In definitiva, lo sport diviene un fenomeno attraverso il quale leggere le trasformazioni del nostro passato. E del nostro presente. A patto che, per richiamare il titolo di una delle opere fondamentali sull’argomento, si concepisca la ricostruzione dell’ homo ludens non meno importante di quella dell’homo faber [18].
Note:
[1] S. Jacomuzzi, Incontri e scontri, in Sapere di sport, a cura di S. Jacomuzi, Milano, Guanda, 1983, p. 156
[2] G. Gozzini, Hanno sparato a Togliatti, Milano, Il Saggiatore, 1998.
[3] P. Thompson, The voice of the past. Oral history, Oxford University Press, 2000.
[4] D. Marchesini, Eroi dello sport. Storie di atleti, vittorie, sconfitte, Il Mulino, 2016.
[5] S. Pivato, Favole e politica. Pinocchio e Cappuccetto rosso durante la guerra fredda, Bologna, Il Mulino, 2015.
[6] R. Barthes, Le Tour de France comme epopée in Mythologies, Paris, Seuil,1957. Vari i contributi che in tempi recenti si sono soffermati sul mito del Tour de France. Fra questi: P. Gaboriau, Les épopées modernes, le Tour de France et le Paris-Dakar, in «Esprit», aprile, 1987; G. Vigarello, Le Tour de France: une passion nationale, in «Sport-Histoire», 1989, n. 4; F. Conord, Le tour de France à l’heure nationale, 1930-1968, Paris, Puf, 2014.

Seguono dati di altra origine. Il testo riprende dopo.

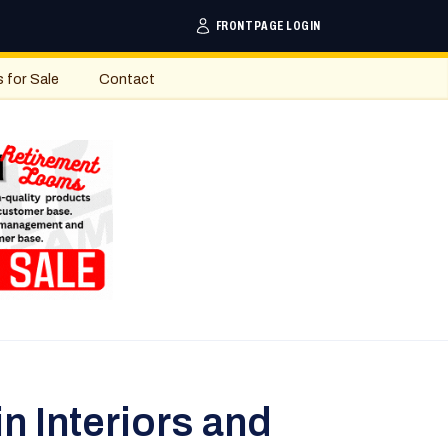
FRONTPAGE LOGIN
s for Sale
Contact
n Interiors and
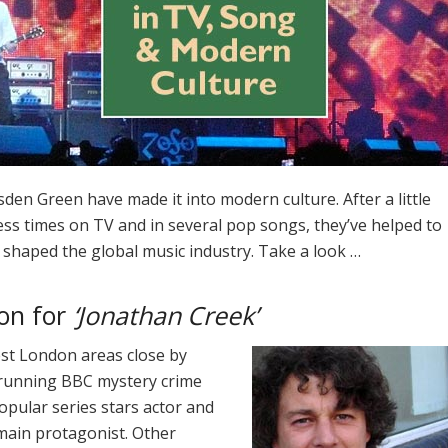
den Green have made it into modern culture. After a little
ess times on TV and in several pop songs, they’ve helped to
 shaped the global music industry. Take a look …
ion for
‘Jonathan Creek’
st London areas close by
g-running BBC mystery crime
popular series stars actor and
main protagonist. Other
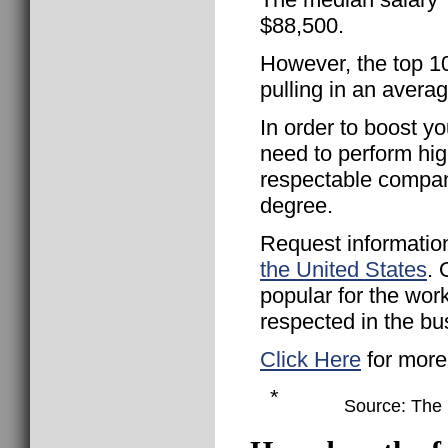
$88,500.
However, the top 
pulling in an avera
In order to boost yo
need to perform hig
respectable compan
degree.
Request informatio
the United States
. 
popular for the wor
respected in the bu
Click Here
for more
*
Source: The B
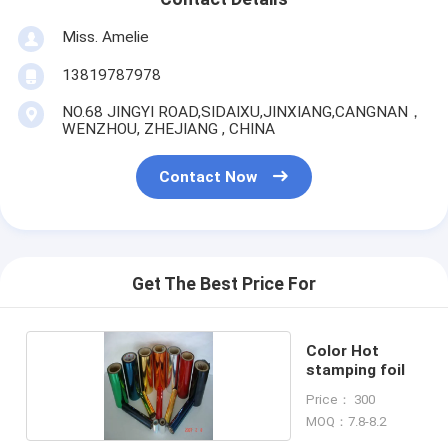
Miss. Amelie
13819787978
NO.68 JINGYI ROAD,SIDAIXU,JINXIANG,CANGNAN，
WENZHOU, ZHEJIANG , CHINA
Contact Now
Get The Best Price For
Color Hot
stamping foil
Price： 300
MOQ：7.8-8.2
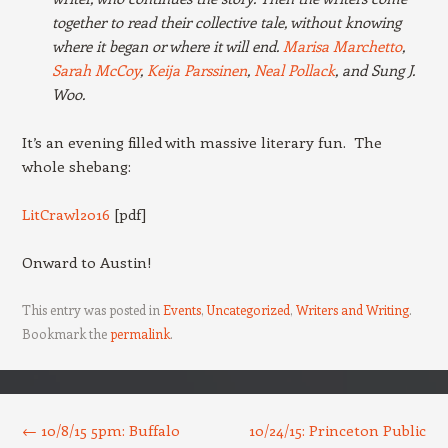
together to read their collective tale, without knowing
where it began or where it will end.
Marisa Marchetto
,
Sarah McCoy
,
Keija Parssinen
,
Neal Pollack
, and Sung J.
Woo.
It’s an evening filled with massive literary fun. The
whole shebang:
LitCrawl2016
[pdf]
Onward to Austin!
This entry was posted in
Events
,
Uncategorized
,
Writers and Writing
.
Bookmark the
permalink
.
Post navigation
←
10/8/15 5pm: Buffalo
10/24/15: Princeton Public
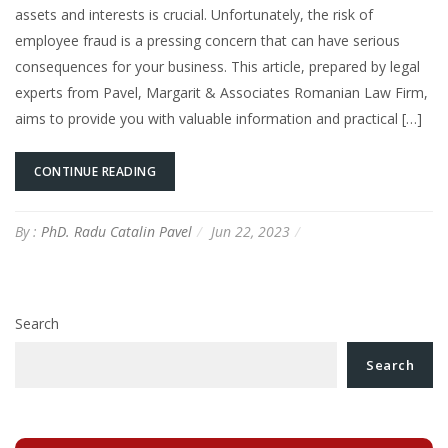
assets and interests is crucial. Unfortunately, the risk of
employee fraud is a pressing concern that can have serious
consequences for your business. This article, prepared by legal
experts from Pavel, Margarit & Associates Romanian Law Firm,
aims to provide you with valuable information and practical […]
CONTINUE READING
By :
PhD. Radu Catalin Pavel
Jun 22, 2023
Search
Search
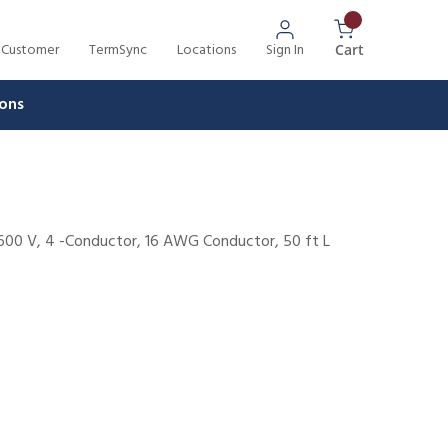
 Customer
TermSync
Locations
Sign In
{0} Items In 
Cart
ons
 600 V, 4 -Conductor, 16 AWG Conductor, 50 ft L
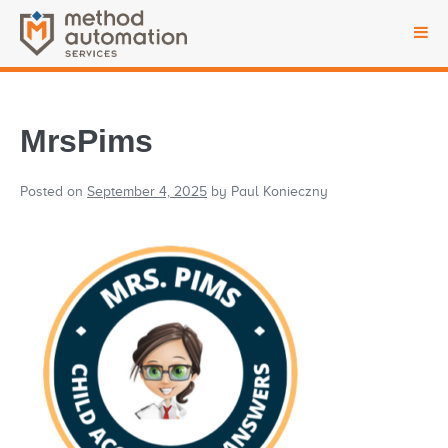
MrsPims
Posted on
September 4, 2025
by
Paul Konieczny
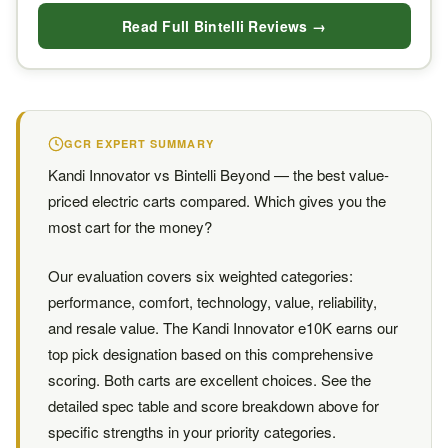
Read Full Bintelli Reviews →
GCR EXPERT SUMMARY
Kandi Innovator vs Bintelli Beyond — the best value-
priced electric carts compared. Which gives you the
most cart for the money?
Our evaluation covers six weighted categories:
performance, comfort, technology, value, reliability,
and resale value. The Kandi Innovator e10K earns our
top pick designation based on this comprehensive
scoring. Both carts are excellent choices. See the
detailed spec table and score breakdown above for
specific strengths in your priority categories.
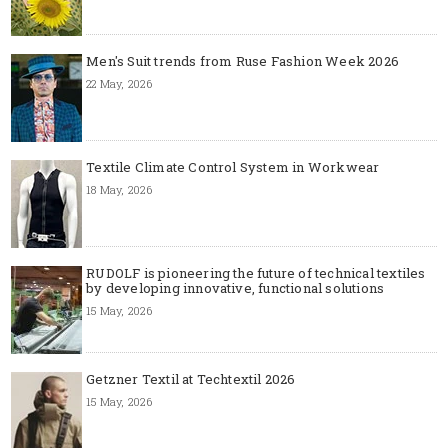
Men's Suit trends from Ruse Fashion Week 2026
22 May, 2026
Textile Climate Control System in Workwear
18 May, 2026
RUDOLF is pioneering the future of technical textiles
by developing innovative, functional solutions
15 May, 2026
Getzner Textil at Techtextil 2026
15 May, 2026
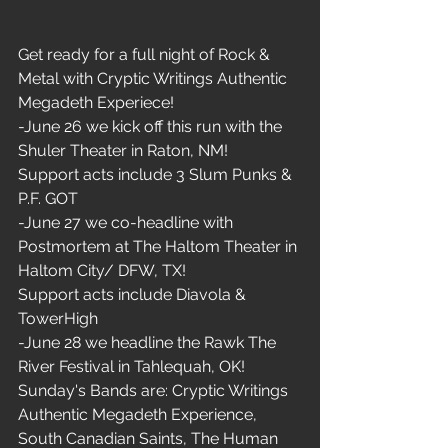
Get ready for a full night of Rock & 
Metal with Cryptic Writings Authentic 
Megadeth Experiece!  
-June 26 we kick off this run with the 
Shuler Theater in Raton, NM! 
Support acts include 3 Slum Punks & 
P.F. GOT
-June 27 we co-headline with 
Postmortem at The Haltom Theater in 
Haltom City/ DFW, TX!
Support acts include Diavola & 
TowerHigh
-June 28 we headline the Rawk The 
River Festival in Tahlequah, OK!
Sunday's Bands are: Cryptic Writings 
Authentic Megadeth Experience, 
South Canadian Saints, The Human 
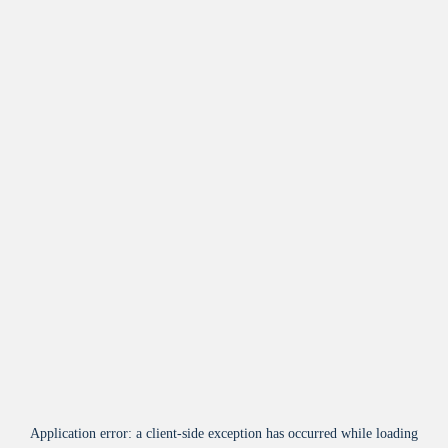
Application error: a
client
-side exception has occurred while loading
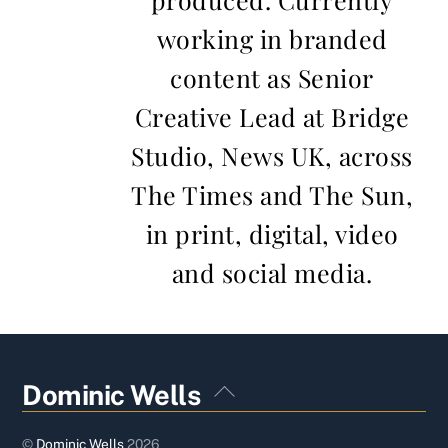
working in branded
content as Senior
Creative Lead at Bridge
Studio, News UK, across
The Times and The Sun,
in print, digital, video
and social media.
Back
Dominic Wells
To
Top
©
Dominic Wells
2026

[7] P. P. Pasolini, Scritti corsari, Milano, Garzanti, 1975, p. 96.
[8] C. J. Cela, Undici racconti sul calcio, Milano, Passigli, 1990, p. 18.
[9] G. Bonetta, Corpo e nazione. L’educazione ginnastica, igienica e sessuale nell’Italia liberale, Milano, Franco Angeli, 1990.
[10] J. Hoberman, Politica e sport. Il corpo nelle ideologie politiche del ‘900, Bologna, Il Mulino, 1988
[11] J. A. Hobson, L’imperialismo, Torino, Isedi, 1974.
[12] Citato in J. Hoberman, Politica e sport, cit., p. 133.
[13] Alfonsina e la bici, 2011.
[14] G. Maierhof – K. Schroeder, Ma dove vai bellezza in bicicletta?, Milano, La Tartaruga edizioni, 1993.
[15] Per queste posizioni cfr. E. Weber, La France fin de siècle, Bologna, il Mulino, 1990 , pp. 238-239.
[16] G. Brera, L’avocatt in bicicletta, Milano, La Gazzetta dello sport, 1952, p. 170.
[17] G. L. Mosse, La nazionalizzazione delle masse. Simbolismo politico e movimenti di massa in Germania (1853-1933), Bologna, Il Mulino, 1975.
[18] J. Huizinga, Homo ludens, Torino, Einaudi, 1979.